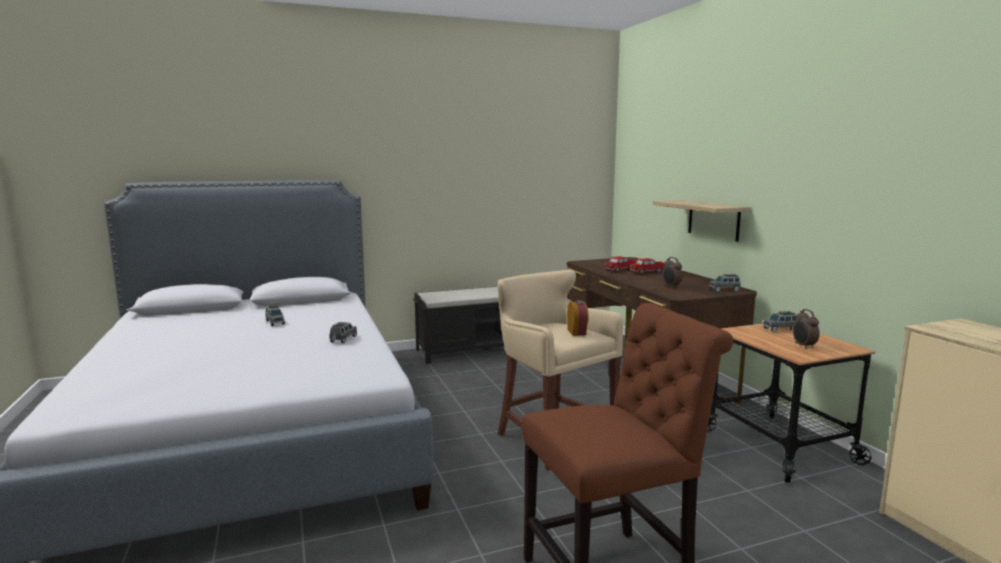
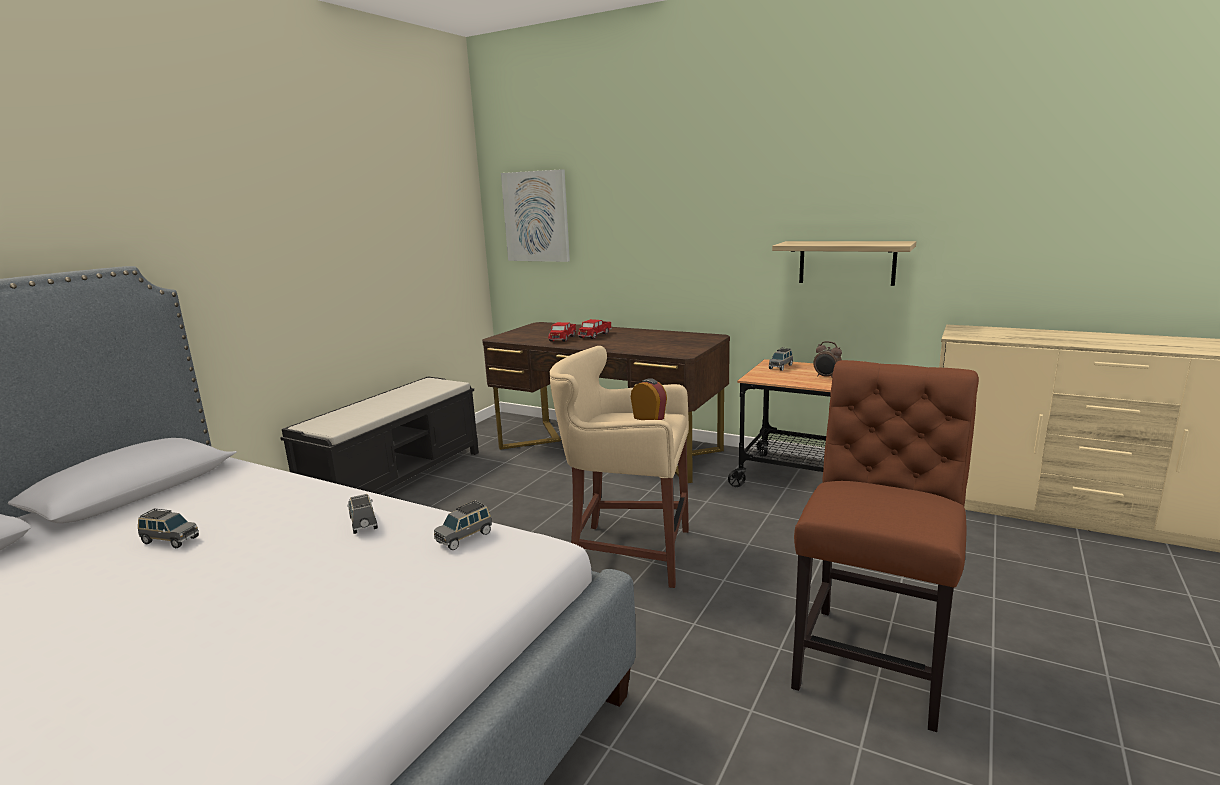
camera: 40 degrees left, 5 degrees up
(643, 170) = (536, 216): none -> picture
(671, 286) = (653, 346): alarm clock -> none
(713, 220) = (655, 266): shelf -> shelf (846, 262)
(724, 290) = (702, 339): grey toy car -> grey toy car (465, 537)

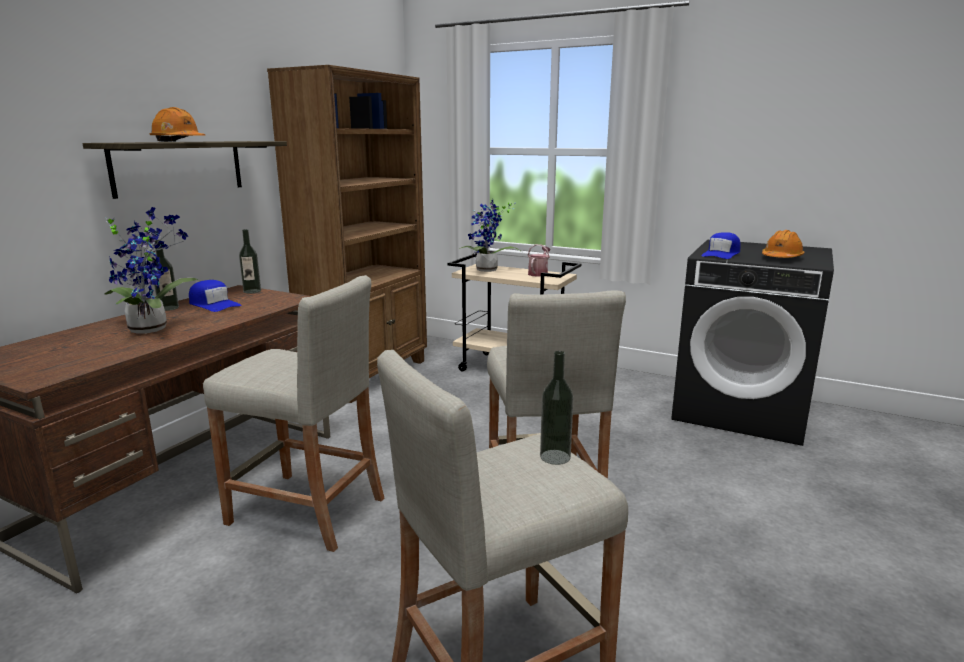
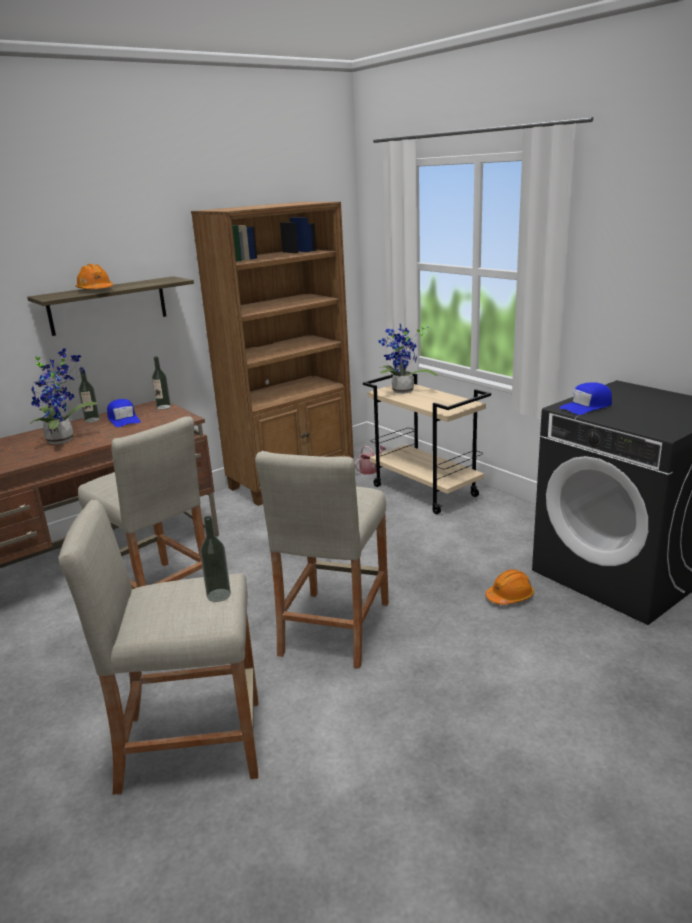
camera: 25 degrees right, 5 degrees up
(539, 273) = (448, 399): watering can -> watering can (370, 470)
(781, 258) = (645, 418): orange hard hat -> orange hard hat (510, 596)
——————
__EXERCISE OBJECTIVE__: Search the data for the word "none" and copy each line where it appears.

__REPLY__:
(643, 170) = (536, 216): none -> picture
(671, 286) = (653, 346): alarm clock -> none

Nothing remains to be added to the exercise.